The CardTalk was small, inexpensive and easy to operate. Hundreds of thousands were sent to the remotest places in the world.
The CardTalk Story
Here's how David Macnaughtan described the development of the CardTalk.
"In late 1964 when I was on furlough in Australia, Stuart Mill had asked me to research the secret of an intriguing toy record player made of cardboard. This originally came from Ireland. I did this, with the aid of a Sydney cardboard wholesaler. We found that it was the grain within the cardboard that was so important. GRN in Australia and USA manufactured these for some years.

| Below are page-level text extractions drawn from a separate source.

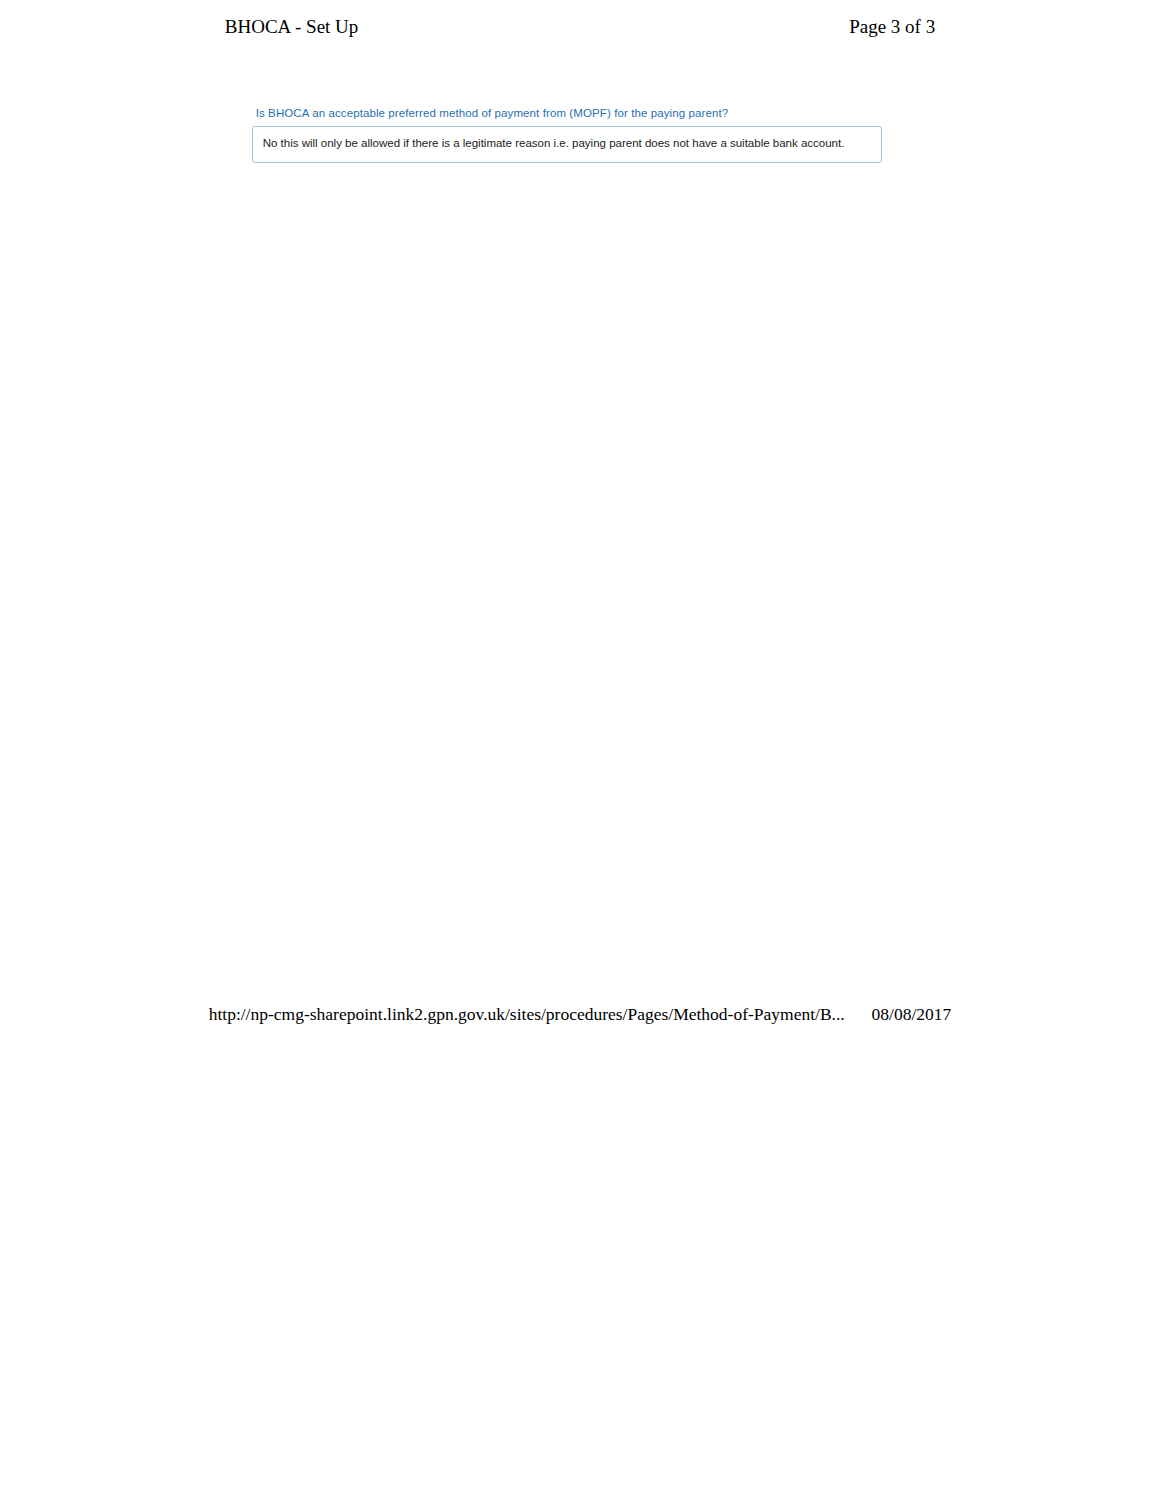BHOCA - Set Up Page 3 of 3
Is BHOCA an acceptable preferred method of payment from (MOPF) for the paying parent?
No this will only be allowed if there is a legitimate reason i.e. paying parent does not have a suitable bank account.
http://np-cmg-sharepoint.link2.gpn.gov.uk/sites/procedures/Pages/Method-of-Payment/B... 08/08/2017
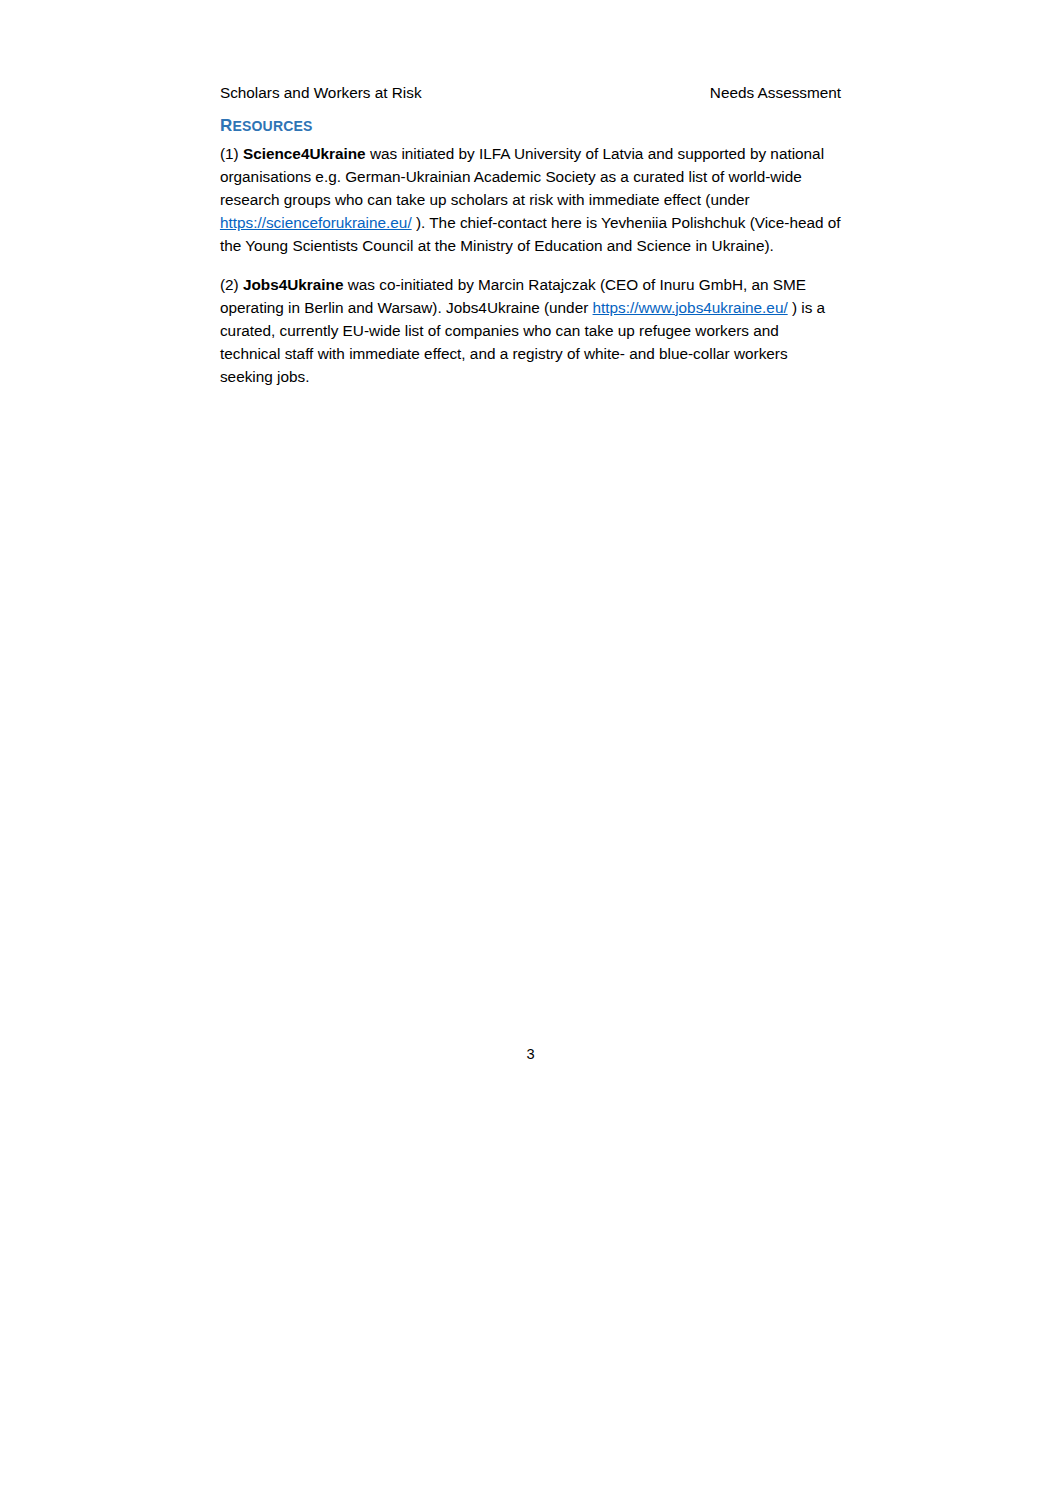Scholars and Workers at Risk Needs Assessment
Resources
(1) Science4Ukraine was initiated by ILFA University of Latvia and supported by national organisations e.g. German-Ukrainian Academic Society as a curated list of world-wide research groups who can take up scholars at risk with immediate effect (under https://scienceforukraine.eu/ ). The chief-contact here is Yevheniia Polishchuk (Vice-head of the Young Scientists Council at the Ministry of Education and Science in Ukraine).
(2) Jobs4Ukraine was co-initiated by Marcin Ratajczak (CEO of Inuru GmbH, an SME operating in Berlin and Warsaw). Jobs4Ukraine (under https://www.jobs4ukraine.eu/ ) is a curated, currently EU-wide list of companies who can take up refugee workers and technical staff with immediate effect, and a registry of white- and blue-collar workers seeking jobs.
3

"On returning to India I sought to find suitable materials from which these could be made, but with no success. Later, on one of her visits, Joy Ridderhof and a group of the staff were fellowshipping in Calvin and Elaine Lucas' house. Suddenly Joy said, "David, why don't you try making one of those cardtalks from corrugated cardboard?" It took just a few minutes to fabricate one of these from packing cartons. The result was exciting. The elusive crisp clear volume we had been unable to obtain with other materials was right there!
"So began the production of corrugated cardboard CardTalks. A muslim friend who made many of our jigs and fixtures made a needle clip in which the needle could be changed when worn. We tacked a few spare needles in a secure place. For the flat surface on which the record turned we bought untold quantities of the scrap circular piece that the tin manufacturer punched out when making dried milk cans. In this we punched a suitable central hole through which to fit an 'eyelet' that matched the hole in the record. It was also necessary to drill a hole in the edge of the record label to insert a pencil or suitable sharp stick with which to turn the record at the desired speed.
"The CardTalk gave us an effective means of playing a speaking record at a cost that would enable mass distribution in the villages. In years to come many tens of thousands would form the main tool used by Operation Mobilisation and other Christian organisations. One missionary working with the blind found the CardTalks ideal, and distributed them to Hindu and Muslim homes throughout India resulting in a number of people coming to the Lord.
"World Literature Crusade, with their 'Every Home Crusade' program faced the challenge that many thousands of homes in India, especially among the tribals, had no one who could read their literature. Permission was given for them to use our CardTalk design, but to have them made commercially, along with records in some hundred or more languages. In this way at least half a million more cardtalks were distributed."